Department of Radiology, Center for Functional MRI, University of California San Diego School of Medicine , La Jolla, California.
Division of Physiology, Department of Medicine, University of California San Diego School of Medicine , La Jolla, California.
J Appl Physiol (1985). 2017 Dec 1;123(6):1477-1486. doi: 10.1152/japplphysiol.00341.2017. Epub 2017 Jul 13.
Ventilation and cerebral blood flow (CBF) are both sensitive to hypoxia and hypercapnia. To compare chemosensitivity in these two systems, we made simultaneous measurements of ventilatory and cerebrovascular responses to hypoxia and hypercapnia in 35 normal human subjects before and after acclimatization to hypoxia. Ventilation and CBF were measured during stepwise changes in isocapnic hypoxia and iso-oxic hypercapnia. We used MRI to quantify actual cerebral perfusion. Measurements were repeated after 2 days of acclimatization to hypoxia at 3,800 m altitude (partial pressure of inspired O = 90 Torr) to compare plasticity in the chemosensitivity of these two systems. Potential effects of hypoxic and hypercapnic responses on acute mountain sickness (AMS) were assessed also. The pattern of CBF and ventilatory responses to hypercapnia were almost identical. CO responses were augmented to a similar degree in both systems by concomitant acute hypoxia or acclimatization to sustained hypoxia. Conversely, the pattern of CBF and ventilatory responses to hypoxia were markedly different. Ventilation showed the well-known increase with acute hypoxia and a progressive decline in absolute value over 25 min of sustained hypoxia. With acclimatization to hypoxia for 2 days, the absolute values of ventilation and O sensitivity increased. By contrast, O sensitivity of CBF or its absolute value did not change during sustained hypoxia for up to 2 days. The results suggest a common or integrated control mechanism for CBF and ventilation by CO but different mechanisms of O sensitivity and plasticity between the systems. Ventilatory and cerebrovascular responses were the same for all subjects irrespective of AMS symptoms. NEW & NOTEWORTHY Ventilatory and cerebrovascular hypercapnic response patterns show similar plasticity in CO sensitivity following hypoxic acclimatization, suggesting an integrated control mechanism. Conversely, ventilatory and cerebrovascular hypoxic responses differ. Ventilation initially increases but adapts with prolonged hypoxia (hypoxic ventilatory decline), and ventilatory sensitivity increases following acclimatization. In contrast, cerebral blood flow hypoxic sensitivity remains constant over a range of hypoxic stimuli, with no cerebrovascular acclimatization to sustained hypoxia, suggesting different mechanisms for O sensitivity in the two systems.

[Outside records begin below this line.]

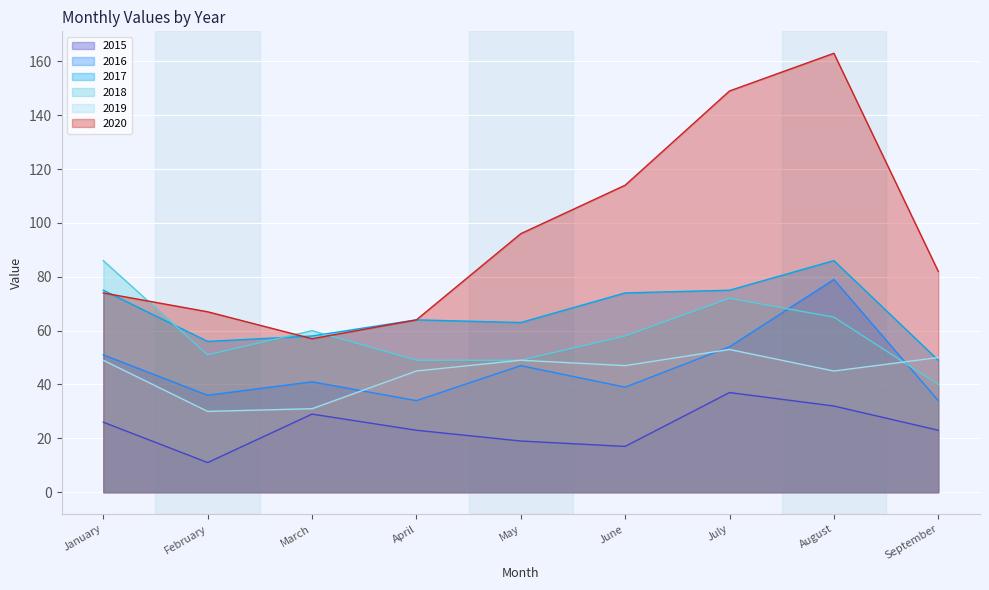

What is the sum of the 2015 values at August and June?

49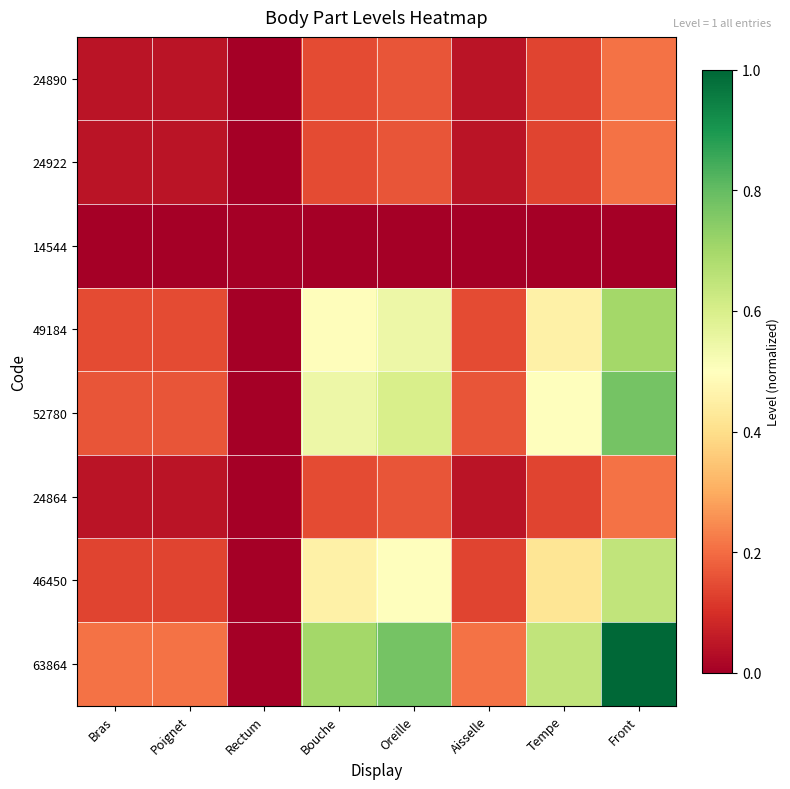

At how many categories does at least one series exceed 0?

7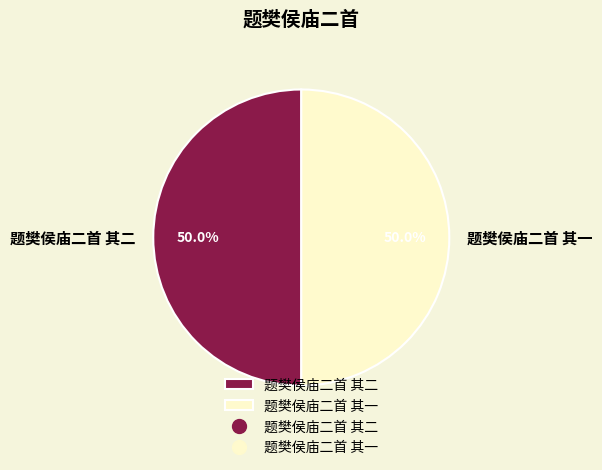

What percentage is NOT represented by 题樊侯庙二首 其二?

50.0%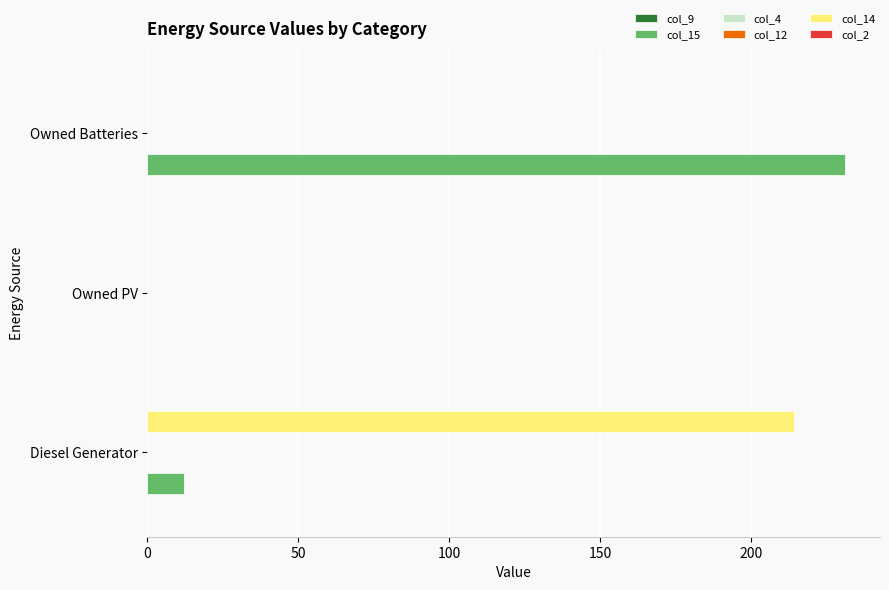

Rank the series by their maximum value, from highest to lowest.

col_15, col_14, col_9, col_4, col_12, col_2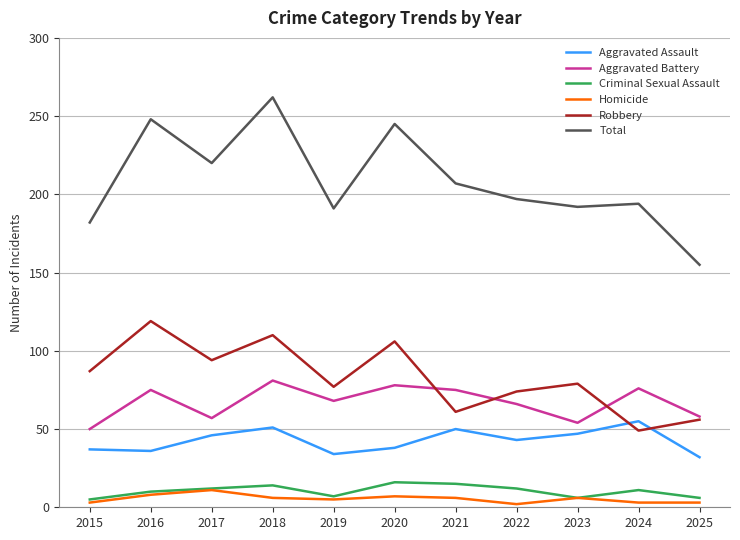

Which series has the largest total across all categories?

Total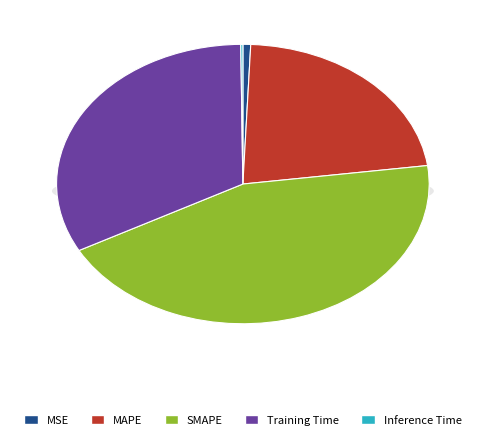

What percentage is NOT represented by MAPE?

77.8%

通气和脑血流(CBF)对低氧和高碳酸血症均敏感。为了比较这两个系统的化学敏感性,我们在 35 名正常人体在适应低氧前后,同时测量了低氧和高碳酸血症对通气和脑血管的反应。在等碳酸缺氧和等氧高碳酸的逐步变化过程中测量了通气和 CBF。我们使用 MRI 来量化实际的脑灌注。在海拔 3800 米(吸入 O 分压 = 90 托)适应低氧 2 天后,重复了这些测量,以比较这两个系统的化学敏感性的可塑性。还评估了低氧和高碳酸反应对急性高原病(AMS)的潜在影响。CBF 和通气对高碳酸的反应模式几乎相同。在这两个系统中,急性低氧或适应持续低氧都会使 CO 反应同等程度地增强。相反,CBF 和通气对低氧的反应模式明显不同。通气在急性低氧时表现出众所周知的增加,并且在持续低氧 25 分钟内绝对值逐渐下降。在适应低氧 2 天后,通气和 O 敏感性的绝对值增加。相比之下,在长达 2 天的持续低氧期间,CBF 的 O 敏感性或其绝对值没有变化。结果表明,CO 对 CBF 和通气具有共同或综合的控制机制,但两个系统之间的 O 敏感性和可塑性机制不同。无论 AMS 症状如何,通气和脑血管对所有受试者的反应都是相同的。
新的和值得注意的是,在低氧适应后,CO 敏感性的通气和脑血管高碳酸反应模式显示出相似的可塑性,这表明存在一个综合控制机制。相反,通气和脑血管的低氧反应不同。通气最初增加,但随着缺氧时间的延长而适应(低氧性通气下降),并且适应后通气敏感性增加。相比之下,脑血流对低氧的敏感性在一系列低氧刺激下保持不变,对持续低氧没有脑血管适应,这表明两个系统中 O 敏感性的机制不同。